In many modern machine learning applications, users hold data on a local device and communicate with an untrusted central analyst. Local differential privacy (local DP) is the state-of-the art way to ensure that all data sent by a user will be protected regardless of who eventually sees the data. In this dissertation, I will focus on collecting certain graph statistics, such as the degree vector and number of triangles in the graph, under local DP. I will obtain formal performance guarantees in the presence of different real-world constraints.

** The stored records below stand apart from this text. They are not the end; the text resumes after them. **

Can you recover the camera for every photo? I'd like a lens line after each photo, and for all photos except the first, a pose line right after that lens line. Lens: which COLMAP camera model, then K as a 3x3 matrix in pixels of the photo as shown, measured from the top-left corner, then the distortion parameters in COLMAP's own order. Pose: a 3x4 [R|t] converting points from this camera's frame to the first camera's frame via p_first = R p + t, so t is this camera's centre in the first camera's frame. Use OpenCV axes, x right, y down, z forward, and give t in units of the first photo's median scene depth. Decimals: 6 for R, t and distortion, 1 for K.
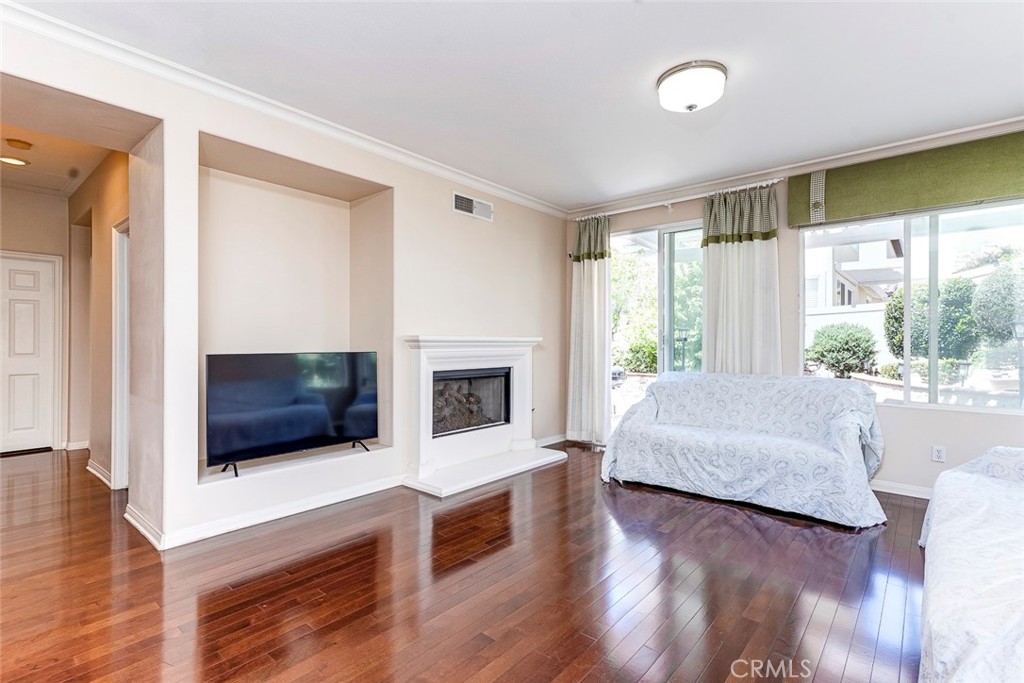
lens RADIAL K [[481.6, 0, 512.0], [0, 481.6, 341.5], [0, 0, 1]] dist [0.009043, 0.000447]
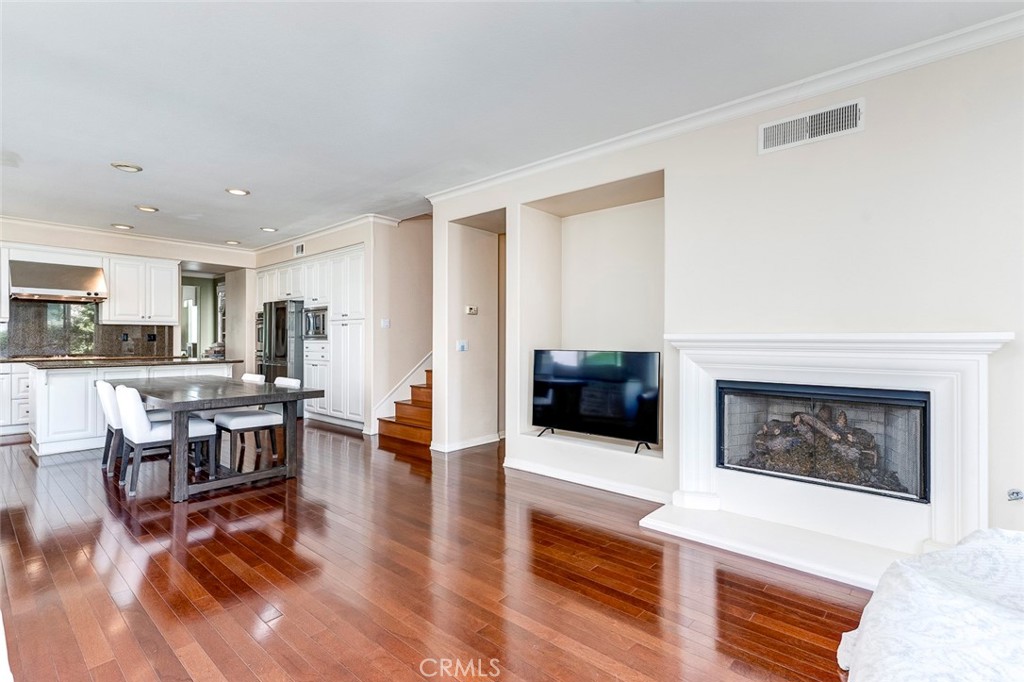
lens RADIAL K [[481.6, 0, 512.0], [0, 481.6, 341.0], [0, 0, 1]] dist [0.009043, 0.000447]
pose [[-0.012004, -0.001984, -0.999926, 0.632867], [-0.002271, 0.999996, -0.001957, 0.002238], [0.999925, 0.002248, -0.012008, 0.706540]]
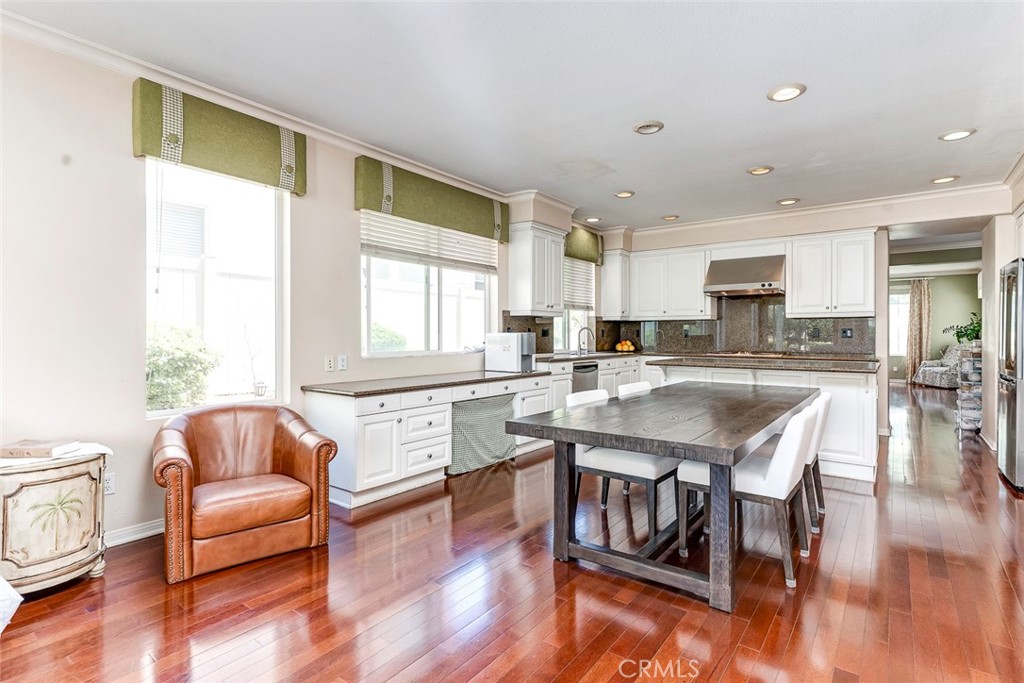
lens RADIAL K [[503.5, 0, 526.8], [0, 503.5, 335.2], [0, 0, 1]] dist [0.013553, 0.000222]
pose [[-0.996944, -0.004992, -0.077959, -0.108861], [-0.005019, 0.999987, 0.000158, 0.000168], [0.077957, 0.000549, -0.996957, 0.745144]]
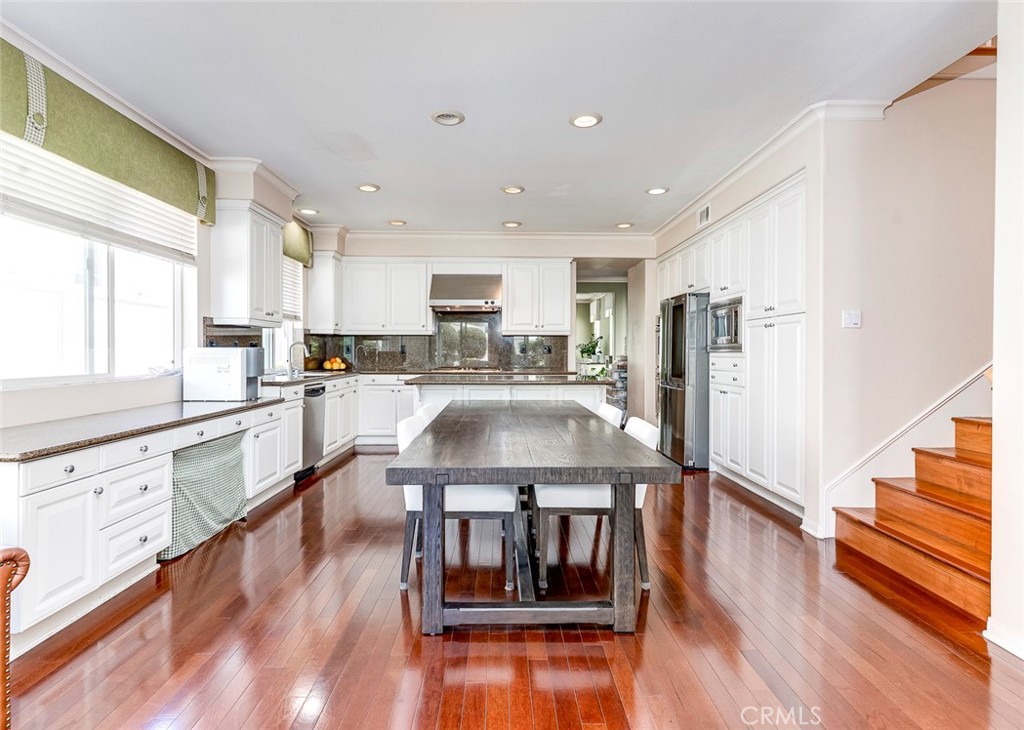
lens RADIAL K [[532.8, 0, 510.1], [0, 532.8, 353.9], [0, 0, 1]] dist [0.017976, 0.000622]
pose [[-0.748165, -0.003146, -0.663505, 0.094137], [-0.005746, 0.999982, 0.001738, 0.001211], [0.663488, 0.005113, -0.748170, 0.568487]]
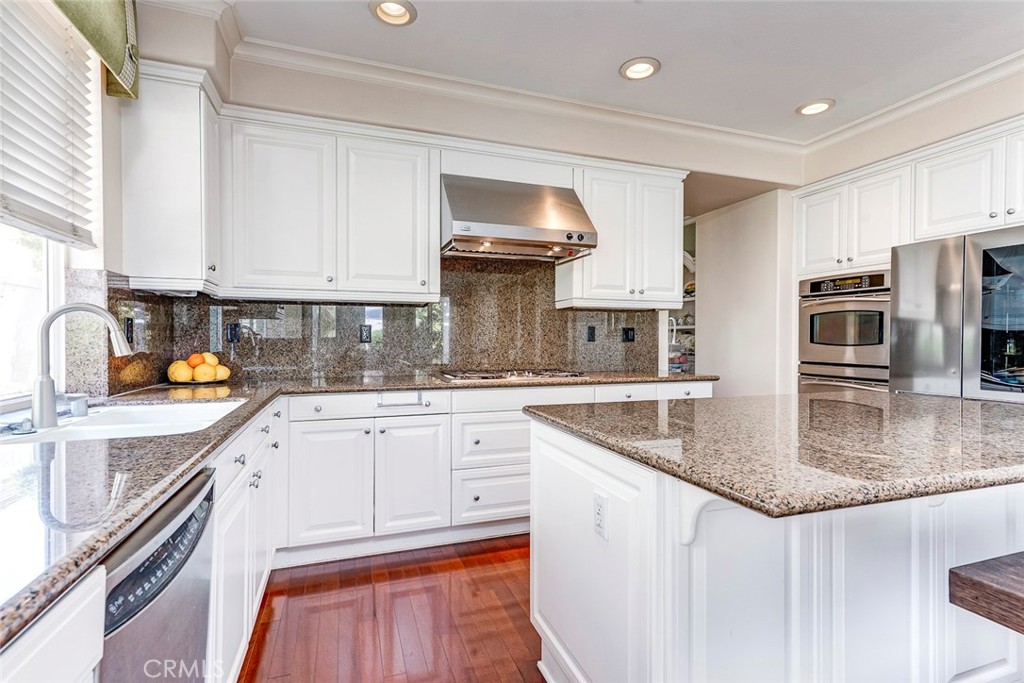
lens RADIAL K [[481.6, 0, 512.0], [0, 481.6, 341.5], [0, 0, 1]] dist [0.009043, 0.000447]
pose [[-0.500829, -0.000247, -0.865546, -0.270953], [-0.005446, 0.999981, 0.002866, 0.000496], [0.865529, 0.006149, -0.500821, -0.398149]]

First, I will detail a one-round triangle counting algorithm which is simple, but not guaranteed to work well on sparse graphs. To improve these matters, I will propose a two-round algorithm with improved performance for sparse graphs. Unfortunately, it may have prohibitively large per-user download cost. Second, I will show how one can use edge sampling to reduce download cost, and exhibit another two-round algorithm which trades off between the download cost and error.
Third, given that it requires significant synchronization overhead to implement multiple rounds, I will focus on improved one-round algorithms for triangle counting. I propose such an algorithm which satisfies a slightly weaker notion of DP, the shuffled model. This algorithm uses a novel wedge-shuffling approach to count wedges, and gives rise to an accurate algorithm for counting 4-cycles as well. Fourth, I will shift gears to computing the degree vector in the presence of malicious users who do not follow the local DP protocol. I will detail robust algorithms, leveraging the fact that every edge in a graph is shared between two users, which use edge consistency checks to catch malicious users.
Fifth, I will highlight my work on private hierarchical clustering, a common clustering algorithm used for graphs and other data. I propose two algorithms and a lower bound in the general setting of the problem, and a near-optimal algorithm in the stochastic block model of graphs. The algorithm design and lower bound are of interest to designing future local DP protocols on graphs.